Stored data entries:
►

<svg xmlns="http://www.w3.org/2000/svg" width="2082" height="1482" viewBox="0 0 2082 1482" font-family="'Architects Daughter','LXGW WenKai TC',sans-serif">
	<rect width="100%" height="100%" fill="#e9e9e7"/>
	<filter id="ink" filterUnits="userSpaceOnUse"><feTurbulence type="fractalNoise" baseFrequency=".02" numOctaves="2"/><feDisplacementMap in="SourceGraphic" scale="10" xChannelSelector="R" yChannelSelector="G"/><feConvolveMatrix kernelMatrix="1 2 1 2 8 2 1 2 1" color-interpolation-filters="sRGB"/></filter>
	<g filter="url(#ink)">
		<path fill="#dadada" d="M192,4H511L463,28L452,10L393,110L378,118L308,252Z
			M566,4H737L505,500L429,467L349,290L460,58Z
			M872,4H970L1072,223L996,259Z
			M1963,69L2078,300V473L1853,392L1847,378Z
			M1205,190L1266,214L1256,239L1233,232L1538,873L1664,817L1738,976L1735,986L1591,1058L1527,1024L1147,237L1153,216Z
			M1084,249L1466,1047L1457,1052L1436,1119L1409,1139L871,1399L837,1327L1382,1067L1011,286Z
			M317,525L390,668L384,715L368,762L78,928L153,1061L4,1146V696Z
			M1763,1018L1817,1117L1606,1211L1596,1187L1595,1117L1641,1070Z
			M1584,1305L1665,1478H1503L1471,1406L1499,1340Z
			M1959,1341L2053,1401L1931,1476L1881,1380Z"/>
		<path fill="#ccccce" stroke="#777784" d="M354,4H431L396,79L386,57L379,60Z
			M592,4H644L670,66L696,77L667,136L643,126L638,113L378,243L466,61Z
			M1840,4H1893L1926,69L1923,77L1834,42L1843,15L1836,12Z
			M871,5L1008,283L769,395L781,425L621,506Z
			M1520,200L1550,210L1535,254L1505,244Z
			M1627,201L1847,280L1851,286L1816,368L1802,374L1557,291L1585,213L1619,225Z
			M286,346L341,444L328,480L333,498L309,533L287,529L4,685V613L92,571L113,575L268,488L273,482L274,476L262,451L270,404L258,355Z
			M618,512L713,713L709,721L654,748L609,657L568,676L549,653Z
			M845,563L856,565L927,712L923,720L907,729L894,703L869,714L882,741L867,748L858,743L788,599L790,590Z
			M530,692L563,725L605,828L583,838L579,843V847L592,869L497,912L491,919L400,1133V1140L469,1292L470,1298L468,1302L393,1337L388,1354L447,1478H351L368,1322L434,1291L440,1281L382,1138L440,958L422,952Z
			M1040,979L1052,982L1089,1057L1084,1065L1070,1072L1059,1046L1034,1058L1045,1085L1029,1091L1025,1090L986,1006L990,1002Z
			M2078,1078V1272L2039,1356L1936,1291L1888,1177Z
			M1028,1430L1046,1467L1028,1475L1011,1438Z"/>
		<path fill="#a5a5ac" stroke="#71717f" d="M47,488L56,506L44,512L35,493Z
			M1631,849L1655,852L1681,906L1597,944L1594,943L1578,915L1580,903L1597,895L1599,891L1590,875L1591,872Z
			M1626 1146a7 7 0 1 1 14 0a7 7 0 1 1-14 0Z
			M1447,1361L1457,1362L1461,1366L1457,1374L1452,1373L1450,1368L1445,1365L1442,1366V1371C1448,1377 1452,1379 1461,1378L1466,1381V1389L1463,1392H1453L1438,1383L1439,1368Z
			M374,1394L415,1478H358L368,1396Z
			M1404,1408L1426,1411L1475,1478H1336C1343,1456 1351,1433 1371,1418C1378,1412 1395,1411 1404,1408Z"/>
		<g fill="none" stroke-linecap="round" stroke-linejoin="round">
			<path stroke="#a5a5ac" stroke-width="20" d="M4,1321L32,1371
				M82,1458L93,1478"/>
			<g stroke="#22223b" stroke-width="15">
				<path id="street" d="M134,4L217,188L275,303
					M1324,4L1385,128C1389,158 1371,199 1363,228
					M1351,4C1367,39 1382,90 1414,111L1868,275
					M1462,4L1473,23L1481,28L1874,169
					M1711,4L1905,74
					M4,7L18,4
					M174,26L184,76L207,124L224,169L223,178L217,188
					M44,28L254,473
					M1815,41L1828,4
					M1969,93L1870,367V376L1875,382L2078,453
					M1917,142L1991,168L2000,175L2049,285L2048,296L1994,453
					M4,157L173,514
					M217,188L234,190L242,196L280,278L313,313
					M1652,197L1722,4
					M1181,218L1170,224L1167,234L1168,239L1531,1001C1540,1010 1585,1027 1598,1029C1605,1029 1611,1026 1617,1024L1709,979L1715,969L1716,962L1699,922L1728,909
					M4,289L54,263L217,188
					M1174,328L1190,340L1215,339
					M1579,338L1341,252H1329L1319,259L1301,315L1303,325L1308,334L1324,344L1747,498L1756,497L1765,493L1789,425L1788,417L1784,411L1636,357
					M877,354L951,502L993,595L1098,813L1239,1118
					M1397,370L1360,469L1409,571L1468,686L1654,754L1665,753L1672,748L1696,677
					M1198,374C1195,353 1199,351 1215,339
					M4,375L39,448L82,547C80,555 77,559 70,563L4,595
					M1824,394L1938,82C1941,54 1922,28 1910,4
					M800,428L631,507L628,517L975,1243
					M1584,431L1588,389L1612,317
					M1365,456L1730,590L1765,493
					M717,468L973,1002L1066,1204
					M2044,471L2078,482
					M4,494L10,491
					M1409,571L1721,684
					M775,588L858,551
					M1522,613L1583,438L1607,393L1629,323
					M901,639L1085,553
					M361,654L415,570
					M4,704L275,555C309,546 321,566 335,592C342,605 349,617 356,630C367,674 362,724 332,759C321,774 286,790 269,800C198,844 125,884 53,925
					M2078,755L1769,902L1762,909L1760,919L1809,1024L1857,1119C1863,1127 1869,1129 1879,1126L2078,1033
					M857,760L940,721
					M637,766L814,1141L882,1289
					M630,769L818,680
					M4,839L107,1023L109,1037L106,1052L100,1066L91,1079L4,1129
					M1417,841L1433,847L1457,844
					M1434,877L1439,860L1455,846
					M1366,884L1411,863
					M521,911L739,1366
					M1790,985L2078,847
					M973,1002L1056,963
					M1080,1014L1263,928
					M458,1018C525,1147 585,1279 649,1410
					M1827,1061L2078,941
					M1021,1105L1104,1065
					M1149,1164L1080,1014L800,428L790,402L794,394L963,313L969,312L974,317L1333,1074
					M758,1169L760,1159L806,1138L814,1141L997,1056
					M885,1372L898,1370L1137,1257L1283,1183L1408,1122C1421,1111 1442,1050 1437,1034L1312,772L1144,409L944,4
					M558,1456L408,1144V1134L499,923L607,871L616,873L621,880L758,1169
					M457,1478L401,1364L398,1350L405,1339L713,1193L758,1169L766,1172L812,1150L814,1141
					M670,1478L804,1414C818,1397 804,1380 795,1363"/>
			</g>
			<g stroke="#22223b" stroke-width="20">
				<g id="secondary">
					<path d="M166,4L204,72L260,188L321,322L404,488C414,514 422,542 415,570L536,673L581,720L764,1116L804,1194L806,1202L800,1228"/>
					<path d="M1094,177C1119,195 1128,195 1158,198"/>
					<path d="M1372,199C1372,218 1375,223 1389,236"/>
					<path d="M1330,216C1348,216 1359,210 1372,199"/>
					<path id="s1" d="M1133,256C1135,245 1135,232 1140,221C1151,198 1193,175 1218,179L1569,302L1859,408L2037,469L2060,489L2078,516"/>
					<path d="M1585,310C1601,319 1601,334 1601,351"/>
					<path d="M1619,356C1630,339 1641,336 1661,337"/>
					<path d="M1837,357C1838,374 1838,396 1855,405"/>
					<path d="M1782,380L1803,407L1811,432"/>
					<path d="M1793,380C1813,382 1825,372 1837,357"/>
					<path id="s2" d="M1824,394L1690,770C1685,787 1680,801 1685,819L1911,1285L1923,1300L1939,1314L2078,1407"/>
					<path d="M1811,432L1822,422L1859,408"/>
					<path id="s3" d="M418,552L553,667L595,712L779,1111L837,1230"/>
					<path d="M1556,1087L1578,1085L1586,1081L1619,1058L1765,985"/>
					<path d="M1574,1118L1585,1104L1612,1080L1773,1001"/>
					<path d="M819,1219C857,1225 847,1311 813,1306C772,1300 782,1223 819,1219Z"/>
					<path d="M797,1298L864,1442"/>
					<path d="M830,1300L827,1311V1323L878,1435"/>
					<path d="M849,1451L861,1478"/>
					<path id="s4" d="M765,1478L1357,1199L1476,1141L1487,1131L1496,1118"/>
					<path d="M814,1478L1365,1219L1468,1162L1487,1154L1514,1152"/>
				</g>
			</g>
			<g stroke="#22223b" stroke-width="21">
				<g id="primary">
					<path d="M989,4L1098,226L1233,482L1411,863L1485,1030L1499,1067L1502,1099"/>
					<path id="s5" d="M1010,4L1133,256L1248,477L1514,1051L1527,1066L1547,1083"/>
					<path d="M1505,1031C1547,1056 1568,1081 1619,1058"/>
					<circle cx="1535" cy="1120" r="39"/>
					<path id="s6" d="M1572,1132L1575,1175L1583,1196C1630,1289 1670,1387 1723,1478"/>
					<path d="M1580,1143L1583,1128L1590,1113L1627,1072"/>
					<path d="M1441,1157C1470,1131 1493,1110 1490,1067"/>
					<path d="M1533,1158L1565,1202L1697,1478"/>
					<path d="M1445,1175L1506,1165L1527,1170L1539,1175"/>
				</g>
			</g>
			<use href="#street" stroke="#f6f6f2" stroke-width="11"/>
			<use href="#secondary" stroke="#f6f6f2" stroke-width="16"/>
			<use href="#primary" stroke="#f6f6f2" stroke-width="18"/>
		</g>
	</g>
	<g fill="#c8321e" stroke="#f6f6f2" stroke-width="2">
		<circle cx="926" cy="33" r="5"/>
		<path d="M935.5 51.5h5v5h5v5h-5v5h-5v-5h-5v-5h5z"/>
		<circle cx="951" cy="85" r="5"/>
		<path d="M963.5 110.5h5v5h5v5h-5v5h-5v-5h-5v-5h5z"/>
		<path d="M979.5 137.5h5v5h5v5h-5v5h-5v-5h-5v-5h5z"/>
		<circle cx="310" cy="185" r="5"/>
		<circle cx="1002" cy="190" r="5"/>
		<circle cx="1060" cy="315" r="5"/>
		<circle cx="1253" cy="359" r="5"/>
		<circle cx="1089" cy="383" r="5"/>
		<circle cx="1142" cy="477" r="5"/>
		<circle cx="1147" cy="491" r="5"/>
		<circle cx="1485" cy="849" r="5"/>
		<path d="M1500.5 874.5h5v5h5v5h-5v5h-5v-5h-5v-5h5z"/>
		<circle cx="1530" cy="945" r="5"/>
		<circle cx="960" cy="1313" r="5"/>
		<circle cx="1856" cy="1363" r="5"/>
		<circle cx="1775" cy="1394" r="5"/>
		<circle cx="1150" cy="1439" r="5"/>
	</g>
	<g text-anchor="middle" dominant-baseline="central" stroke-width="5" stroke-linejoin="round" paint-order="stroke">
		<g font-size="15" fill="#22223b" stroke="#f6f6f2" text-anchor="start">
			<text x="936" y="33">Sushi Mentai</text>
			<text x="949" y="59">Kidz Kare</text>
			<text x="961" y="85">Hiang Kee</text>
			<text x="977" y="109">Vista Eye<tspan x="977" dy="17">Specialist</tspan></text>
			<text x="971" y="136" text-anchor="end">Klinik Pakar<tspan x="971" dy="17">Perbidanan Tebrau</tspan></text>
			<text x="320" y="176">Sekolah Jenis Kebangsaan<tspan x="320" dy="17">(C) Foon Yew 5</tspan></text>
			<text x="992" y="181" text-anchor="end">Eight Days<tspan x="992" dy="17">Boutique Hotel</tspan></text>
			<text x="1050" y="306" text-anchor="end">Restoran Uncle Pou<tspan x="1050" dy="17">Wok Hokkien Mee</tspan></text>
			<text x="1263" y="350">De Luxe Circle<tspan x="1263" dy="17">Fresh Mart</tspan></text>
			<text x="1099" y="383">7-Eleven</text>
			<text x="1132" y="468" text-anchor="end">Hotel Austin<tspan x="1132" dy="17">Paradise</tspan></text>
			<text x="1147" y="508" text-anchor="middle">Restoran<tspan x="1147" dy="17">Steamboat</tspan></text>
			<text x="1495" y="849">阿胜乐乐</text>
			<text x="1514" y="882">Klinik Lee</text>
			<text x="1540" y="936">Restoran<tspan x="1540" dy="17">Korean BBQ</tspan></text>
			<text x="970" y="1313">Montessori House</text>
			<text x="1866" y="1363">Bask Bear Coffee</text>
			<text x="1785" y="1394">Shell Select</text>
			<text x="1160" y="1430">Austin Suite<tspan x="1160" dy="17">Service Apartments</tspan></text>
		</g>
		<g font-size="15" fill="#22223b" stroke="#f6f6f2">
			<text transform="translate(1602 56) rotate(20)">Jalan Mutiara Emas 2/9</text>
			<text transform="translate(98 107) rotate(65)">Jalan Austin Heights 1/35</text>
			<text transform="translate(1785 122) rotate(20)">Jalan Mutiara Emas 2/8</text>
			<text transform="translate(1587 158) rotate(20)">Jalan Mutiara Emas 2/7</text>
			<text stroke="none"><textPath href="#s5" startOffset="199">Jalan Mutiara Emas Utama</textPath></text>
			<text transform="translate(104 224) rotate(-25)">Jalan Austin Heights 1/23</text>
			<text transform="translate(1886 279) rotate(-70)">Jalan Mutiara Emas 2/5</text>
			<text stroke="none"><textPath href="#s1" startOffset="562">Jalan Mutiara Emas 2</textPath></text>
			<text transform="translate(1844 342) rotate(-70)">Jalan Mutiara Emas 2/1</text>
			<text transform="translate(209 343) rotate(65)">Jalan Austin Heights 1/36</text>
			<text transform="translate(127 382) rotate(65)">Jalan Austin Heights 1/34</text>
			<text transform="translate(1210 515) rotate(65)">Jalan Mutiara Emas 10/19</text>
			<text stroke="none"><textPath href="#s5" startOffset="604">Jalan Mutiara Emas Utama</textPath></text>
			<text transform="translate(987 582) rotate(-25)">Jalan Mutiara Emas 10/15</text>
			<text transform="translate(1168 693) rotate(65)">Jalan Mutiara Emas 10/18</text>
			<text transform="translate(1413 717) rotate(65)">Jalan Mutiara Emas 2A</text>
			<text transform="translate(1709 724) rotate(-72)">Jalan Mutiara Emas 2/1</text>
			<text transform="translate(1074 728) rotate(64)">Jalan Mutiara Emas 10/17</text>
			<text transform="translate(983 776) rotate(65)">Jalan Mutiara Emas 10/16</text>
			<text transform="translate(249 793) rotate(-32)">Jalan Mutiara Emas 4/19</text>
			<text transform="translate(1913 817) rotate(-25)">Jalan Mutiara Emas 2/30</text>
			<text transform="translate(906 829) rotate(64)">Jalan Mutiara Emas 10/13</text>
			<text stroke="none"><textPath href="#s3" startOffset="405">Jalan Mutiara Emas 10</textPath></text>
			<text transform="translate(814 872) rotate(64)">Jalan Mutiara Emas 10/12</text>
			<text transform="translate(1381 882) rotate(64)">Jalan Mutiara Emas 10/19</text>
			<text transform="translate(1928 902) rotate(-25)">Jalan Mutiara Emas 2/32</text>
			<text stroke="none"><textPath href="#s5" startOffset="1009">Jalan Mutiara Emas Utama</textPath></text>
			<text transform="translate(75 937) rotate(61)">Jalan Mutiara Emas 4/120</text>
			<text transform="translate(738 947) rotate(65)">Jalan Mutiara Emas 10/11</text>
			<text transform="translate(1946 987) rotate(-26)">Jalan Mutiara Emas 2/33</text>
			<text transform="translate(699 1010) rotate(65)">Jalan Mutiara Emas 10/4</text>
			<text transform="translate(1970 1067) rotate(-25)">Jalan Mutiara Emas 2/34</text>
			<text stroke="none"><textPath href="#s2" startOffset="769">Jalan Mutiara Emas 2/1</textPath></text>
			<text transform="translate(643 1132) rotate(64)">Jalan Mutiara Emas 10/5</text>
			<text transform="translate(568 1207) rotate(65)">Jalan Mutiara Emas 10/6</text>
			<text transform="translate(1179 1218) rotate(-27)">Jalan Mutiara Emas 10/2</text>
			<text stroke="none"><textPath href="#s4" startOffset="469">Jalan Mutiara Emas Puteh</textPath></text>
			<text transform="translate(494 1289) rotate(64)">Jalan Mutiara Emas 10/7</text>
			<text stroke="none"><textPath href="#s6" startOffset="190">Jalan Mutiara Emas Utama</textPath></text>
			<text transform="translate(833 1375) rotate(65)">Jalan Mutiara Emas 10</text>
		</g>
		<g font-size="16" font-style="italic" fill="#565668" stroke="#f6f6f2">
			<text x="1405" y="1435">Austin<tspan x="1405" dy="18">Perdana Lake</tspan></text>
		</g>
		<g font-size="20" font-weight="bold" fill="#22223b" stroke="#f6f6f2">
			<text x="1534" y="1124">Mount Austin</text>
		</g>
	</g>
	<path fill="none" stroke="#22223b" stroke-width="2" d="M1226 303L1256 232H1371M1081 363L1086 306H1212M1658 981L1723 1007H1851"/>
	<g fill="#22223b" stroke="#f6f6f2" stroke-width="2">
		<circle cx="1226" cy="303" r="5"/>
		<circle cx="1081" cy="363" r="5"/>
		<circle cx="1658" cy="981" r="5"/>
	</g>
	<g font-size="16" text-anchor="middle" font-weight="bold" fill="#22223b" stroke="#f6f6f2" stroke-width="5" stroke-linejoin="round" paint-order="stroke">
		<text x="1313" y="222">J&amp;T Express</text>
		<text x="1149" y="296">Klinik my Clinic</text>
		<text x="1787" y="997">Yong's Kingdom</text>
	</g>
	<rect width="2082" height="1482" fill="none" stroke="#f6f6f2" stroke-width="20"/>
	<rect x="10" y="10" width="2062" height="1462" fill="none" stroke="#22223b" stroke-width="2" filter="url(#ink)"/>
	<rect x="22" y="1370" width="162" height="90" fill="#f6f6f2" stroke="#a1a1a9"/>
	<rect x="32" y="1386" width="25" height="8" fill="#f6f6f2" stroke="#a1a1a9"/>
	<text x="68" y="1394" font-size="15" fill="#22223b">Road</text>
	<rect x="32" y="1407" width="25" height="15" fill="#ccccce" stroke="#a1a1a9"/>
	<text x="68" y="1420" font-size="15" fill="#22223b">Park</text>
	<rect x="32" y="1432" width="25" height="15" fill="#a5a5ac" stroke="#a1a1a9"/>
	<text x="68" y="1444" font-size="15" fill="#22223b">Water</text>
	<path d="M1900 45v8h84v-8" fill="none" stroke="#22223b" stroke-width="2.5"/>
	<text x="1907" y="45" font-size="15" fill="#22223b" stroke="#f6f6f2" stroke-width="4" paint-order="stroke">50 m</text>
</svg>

◄

● **WORK ITEM**
Copy the lines above exactly, beginning at the line that has "M1969,93L1870,367V376L1875,382L2078,453" and stopping after the line that has "M901,639L1085,553", and omit the rest.

● **TASK SOLUTION**
					M1969,93L1870,367V376L1875,382L2078,453
					M1917,142L1991,168L2000,175L2049,285L2048,296L1994,453
					M4,157L173,514
					M217,188L234,190L242,196L280,278L313,313
					M1652,197L1722,4
					M1181,218L1170,224L1167,234L1168,239L1531,1001C1540,1010 1585,1027 1598,1029C1605,1029 1611,1026 1617,1024L1709,979L1715,969L1716,962L1699,922L1728,909
					M4,289L54,263L217,188
					M1174,328L1190,340L1215,339
					M1579,338L1341,252H1329L1319,259L1301,315L1303,325L1308,334L1324,344L1747,498L1756,497L1765,493L1789,425L1788,417L1784,411L1636,357
					M877,354L951,502L993,595L1098,813L1239,1118
					M1397,370L1360,469L1409,571L1468,686L1654,754L1665,753L1672,748L1696,677
					M1198,374C1195,353 1199,351 1215,339
					M4,375L39,448L82,547C80,555 77,559 70,563L4,595
					M1824,394L1938,82C1941,54 1922,28 1910,4
					M800,428L631,507L628,517L975,1243
					M1584,431L1588,389L1612,317
					M1365,456L1730,590L1765,493
					M717,468L973,1002L1066,1204
					M2044,471L2078,482
					M4,494L10,491
					M1409,571L1721,684
					M775,588L858,551
					M1522,613L1583,438L1607,393L1629,323
					M901,639L1085,553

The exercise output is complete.